O custo financeiro da importação é diluído no alto volume, e o consumidor médio não liga de pagar um pouco mais por um produto que (mesmo pior em qualidade) seja importado. Um custo desse hábito porém não se torna invisível: o custo para o planeta. Rene Redzepi, proprietário e chef do NOMA, idealizou uma série para a Apple TV chamada Omnivore, e nesta série, o episódio centrado no comércio de Atum Bluefin (sim, a comida favorita da blogueira que aqui escreve) é devastador. Para garantir a distribuição dessa iguaria, um atum é levado da costa sul da Espanha para o Japão, vendido nos mercados japoneses para então ser exportado para locais como Brasil e EUA. Todo esse trajeto acontece em aviões (normalmente aviões comerciais que já estariam, de qualquer maneira, no ar, mas que aumentam sua carga assim), rapidamente, levando 2 dias nos casos mais extremos.
A magia da comida importada também nos permite acabar com a sazonalidade, garantindo através de uma cadeia global de logística que nunca exista um período sem nossa fruta ou legume favorito nas prateleiras. Mas a oscilação de qualidade segue acontecendo, pois é impossível garantir que fruta que está hoje no seu supermercado, tendo ela vindo em algumas horas do sítio perto de sua cidade em uma van, ou de caminhão da Bolívia, ou de avião da Índia, seja igual em gosto e qualidade. O produto evolui, amadurece, se torna passado, mofa, enquanto troca de mãos e veículos em sua jornada global.
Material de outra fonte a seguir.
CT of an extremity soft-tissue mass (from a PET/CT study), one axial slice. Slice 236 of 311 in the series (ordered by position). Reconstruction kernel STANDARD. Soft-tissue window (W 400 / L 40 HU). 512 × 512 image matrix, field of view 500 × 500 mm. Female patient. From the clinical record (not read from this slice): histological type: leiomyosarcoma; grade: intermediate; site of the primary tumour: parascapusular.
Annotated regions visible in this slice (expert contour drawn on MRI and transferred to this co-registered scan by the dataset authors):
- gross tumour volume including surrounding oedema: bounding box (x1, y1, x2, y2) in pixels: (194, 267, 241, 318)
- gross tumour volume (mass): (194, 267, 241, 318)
O último efeito dessa cadeia de importação gastronômica está na mente. Não preciso descrever muito sobre isso, apenas terminar o texto com uma citação do chef e ativista hindi residente no México Saqib Keval, um dos proprietários do restaurante Masala y Maiz, sobre a baunilha, um daqueles ingredientes que os nobres europeus descarregavam em seus pratos para sinalizar a riqueza do período colonial, e que hoje associamos com o delicioso aroma doce de um Crème Brûlée. Saqib, mostrando um prato de camarão picante do restaurante em seu episódio na última temporada de Chef’s Table, diz:
"Quando você morde, você começa a pensar: ‘Porque eu sempre pensei que a baunilha fosse algo simples e doce? Ou algo europeu?’ A baunilha é nativa do México. E aí você percebe que a baunilha foi colonizada.”
Se o tomate é latino, faz tanto sentido assim elevar ao luxo e pagar algo extra por um tomate de origem italiana?